Maybe it's not a hidden account, but how the money got there is a mystery.
It's sort of like that-the state's higher education accounts had money double posted by the comptroller general.
Regarding the $1.8 billion account, it has a paper trail spanning a decade, an investigative task that's certainly not an enviable one: South Carolina has collected about $1.8 billion in a bank account over the past decade - and doesn't know where the money came from or where it was supposed to go.
The bank account, which is now being examined by state and private accountants, is the latest trouble with the state's books and comes after South Carolina's top accountant resigned last year.

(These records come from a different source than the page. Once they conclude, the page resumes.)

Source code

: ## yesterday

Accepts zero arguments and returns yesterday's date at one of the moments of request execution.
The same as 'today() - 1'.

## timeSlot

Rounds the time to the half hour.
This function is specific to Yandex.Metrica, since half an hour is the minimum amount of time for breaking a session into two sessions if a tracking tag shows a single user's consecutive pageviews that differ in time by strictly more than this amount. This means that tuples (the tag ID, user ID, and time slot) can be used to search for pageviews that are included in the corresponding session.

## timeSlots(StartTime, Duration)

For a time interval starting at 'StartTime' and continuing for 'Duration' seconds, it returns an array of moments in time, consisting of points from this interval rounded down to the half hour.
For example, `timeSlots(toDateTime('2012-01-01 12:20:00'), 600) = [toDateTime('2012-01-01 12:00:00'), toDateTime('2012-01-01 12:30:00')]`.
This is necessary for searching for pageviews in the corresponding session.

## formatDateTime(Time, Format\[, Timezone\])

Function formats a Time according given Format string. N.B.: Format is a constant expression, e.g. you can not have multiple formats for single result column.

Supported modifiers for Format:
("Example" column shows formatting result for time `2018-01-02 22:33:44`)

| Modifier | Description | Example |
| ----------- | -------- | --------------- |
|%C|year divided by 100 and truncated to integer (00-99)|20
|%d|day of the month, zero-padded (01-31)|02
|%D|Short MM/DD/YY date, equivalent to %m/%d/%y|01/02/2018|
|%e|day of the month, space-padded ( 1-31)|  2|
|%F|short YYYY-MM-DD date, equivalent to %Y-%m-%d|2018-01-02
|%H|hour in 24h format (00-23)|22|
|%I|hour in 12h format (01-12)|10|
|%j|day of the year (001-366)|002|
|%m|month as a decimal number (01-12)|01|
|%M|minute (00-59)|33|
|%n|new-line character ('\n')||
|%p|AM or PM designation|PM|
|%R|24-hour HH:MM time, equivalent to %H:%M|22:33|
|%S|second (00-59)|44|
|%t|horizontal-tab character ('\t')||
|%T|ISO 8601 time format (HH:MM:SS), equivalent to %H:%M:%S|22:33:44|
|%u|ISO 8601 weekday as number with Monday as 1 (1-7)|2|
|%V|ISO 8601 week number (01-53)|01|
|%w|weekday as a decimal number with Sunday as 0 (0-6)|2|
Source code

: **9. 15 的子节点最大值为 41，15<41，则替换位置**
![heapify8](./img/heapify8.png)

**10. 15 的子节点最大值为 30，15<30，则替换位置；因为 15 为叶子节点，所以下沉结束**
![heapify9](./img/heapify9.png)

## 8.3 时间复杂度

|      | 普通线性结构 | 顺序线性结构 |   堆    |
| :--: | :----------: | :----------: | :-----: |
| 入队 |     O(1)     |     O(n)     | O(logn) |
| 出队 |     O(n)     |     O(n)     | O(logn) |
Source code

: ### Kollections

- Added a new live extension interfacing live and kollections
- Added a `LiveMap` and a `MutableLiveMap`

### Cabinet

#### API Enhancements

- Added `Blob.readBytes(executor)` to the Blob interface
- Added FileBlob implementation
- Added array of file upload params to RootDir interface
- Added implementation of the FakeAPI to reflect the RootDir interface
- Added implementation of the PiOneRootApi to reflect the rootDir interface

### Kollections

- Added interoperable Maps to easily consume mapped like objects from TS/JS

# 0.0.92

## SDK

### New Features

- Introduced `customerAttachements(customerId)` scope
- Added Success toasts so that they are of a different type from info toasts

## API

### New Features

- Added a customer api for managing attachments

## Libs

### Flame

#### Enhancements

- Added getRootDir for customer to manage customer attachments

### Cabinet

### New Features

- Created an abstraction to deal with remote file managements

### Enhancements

Now, lawmakers are asking why the money was parked there in first place and why officials never fixed the problem, [] Whatever caused the bank account errors has not been rectified, and if there are records showing where the $1.8 billion came from, they have not been shared with state leaders.
Elected Republican Treasurer Curtis Loftis, whose job is to write checks for the state, has said he invested the money in the mystery account and made nearly $200 million in interest for the state, which led to questions about why he didn't let the General Assembly know money they either set aside for state agencies or that might have been in a trust fund was just sitting around.